> [Work request] Copy the records below exactly as they stand. Leave out the pictures.

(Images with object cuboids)

_____

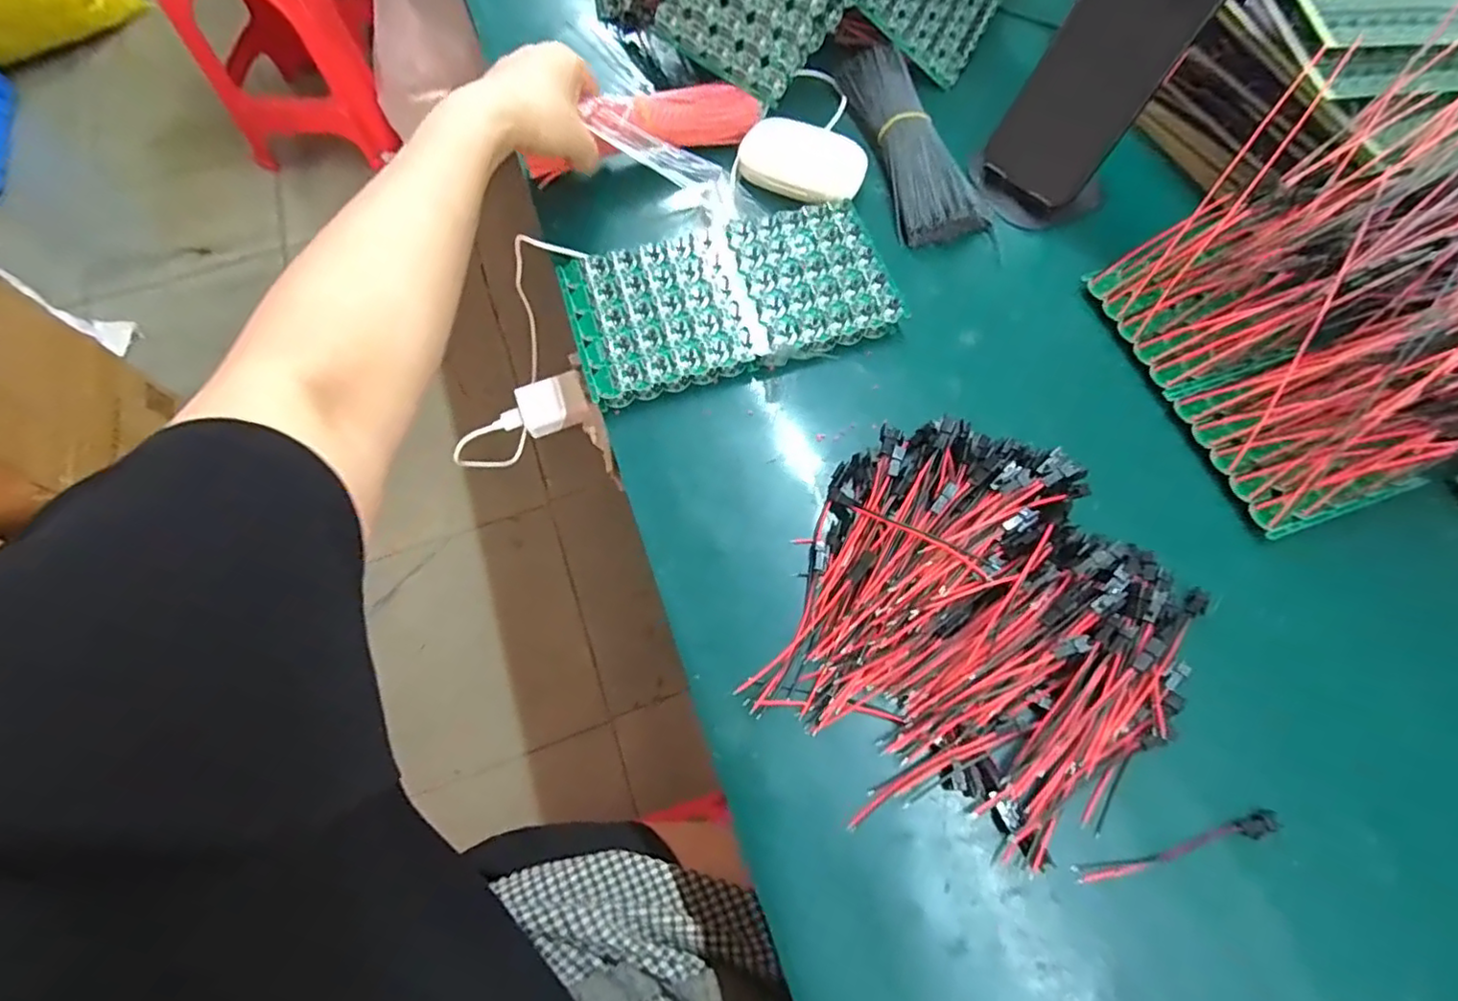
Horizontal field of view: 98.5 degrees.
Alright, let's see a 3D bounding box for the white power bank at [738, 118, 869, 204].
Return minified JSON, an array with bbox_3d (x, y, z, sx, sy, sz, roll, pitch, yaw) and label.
[{"bbox_3d":[0.056,-0.252,0.464,0.088,0.014,0.070,25,70,11],"label":"white power bank"}]

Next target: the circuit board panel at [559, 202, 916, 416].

_____

> [Completed task]
Horizontal field of view: 98.5 degrees.
Alright, let's see a 3D bounding box for the white power bank at [738, 118, 869, 204].
Return minified JSON, an array with bbox_3d (x, y, z, sx, sy, sz, roll, pitch, yaw) and label.
[{"bbox_3d":[0.056,-0.252,0.464,0.088,0.014,0.070,25,70,11],"label":"white power bank"}]

Next target: the circuit board panel at [559, 202, 916, 416].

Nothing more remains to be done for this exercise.